━━━ INPUT FOR THIS TASK

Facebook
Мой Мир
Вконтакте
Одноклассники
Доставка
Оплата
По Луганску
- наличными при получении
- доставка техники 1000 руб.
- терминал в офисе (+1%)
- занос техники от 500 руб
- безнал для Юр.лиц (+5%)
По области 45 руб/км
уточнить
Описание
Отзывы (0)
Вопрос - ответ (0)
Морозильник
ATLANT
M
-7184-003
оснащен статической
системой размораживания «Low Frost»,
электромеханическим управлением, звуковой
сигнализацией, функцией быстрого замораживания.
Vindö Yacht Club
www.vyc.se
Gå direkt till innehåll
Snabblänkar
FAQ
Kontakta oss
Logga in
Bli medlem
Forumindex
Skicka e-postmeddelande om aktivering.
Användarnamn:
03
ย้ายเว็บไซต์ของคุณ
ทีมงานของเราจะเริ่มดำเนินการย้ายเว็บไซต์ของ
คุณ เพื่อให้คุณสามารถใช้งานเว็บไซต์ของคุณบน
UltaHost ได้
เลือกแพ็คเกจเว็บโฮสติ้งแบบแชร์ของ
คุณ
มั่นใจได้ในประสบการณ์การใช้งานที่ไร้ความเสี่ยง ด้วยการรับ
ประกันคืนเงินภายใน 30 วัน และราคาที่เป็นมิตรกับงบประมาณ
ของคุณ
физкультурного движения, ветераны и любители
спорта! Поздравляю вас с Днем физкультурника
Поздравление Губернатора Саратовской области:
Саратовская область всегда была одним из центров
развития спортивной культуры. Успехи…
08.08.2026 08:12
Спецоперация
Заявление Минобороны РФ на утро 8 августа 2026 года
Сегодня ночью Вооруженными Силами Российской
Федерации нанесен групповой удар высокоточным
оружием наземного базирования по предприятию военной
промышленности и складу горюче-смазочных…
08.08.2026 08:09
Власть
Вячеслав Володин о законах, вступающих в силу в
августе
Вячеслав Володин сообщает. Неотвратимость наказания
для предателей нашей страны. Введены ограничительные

━━━━━━

With the line that contains "08.08.2026 08:12" as the start, output every line through the end of the entries exactly. Add no other lines.

» OUTPUT FOR THIS EXERCISE
08.08.2026 08:12
Спецоперация
Заявление Минобороны РФ на утро 8 августа 2026 года
Сегодня ночью Вооруженными Силами Российской
Федерации нанесен групповой удар высокоточным
оружием наземного базирования по предприятию военной
промышленности и складу горюче-смазочных…
08.08.2026 08:09
Власть
Вячеслав Володин о законах, вступающих в силу в
августе
Вячеслав Володин сообщает. Неотвратимость наказания
для предателей нашей страны. Введены ограничительные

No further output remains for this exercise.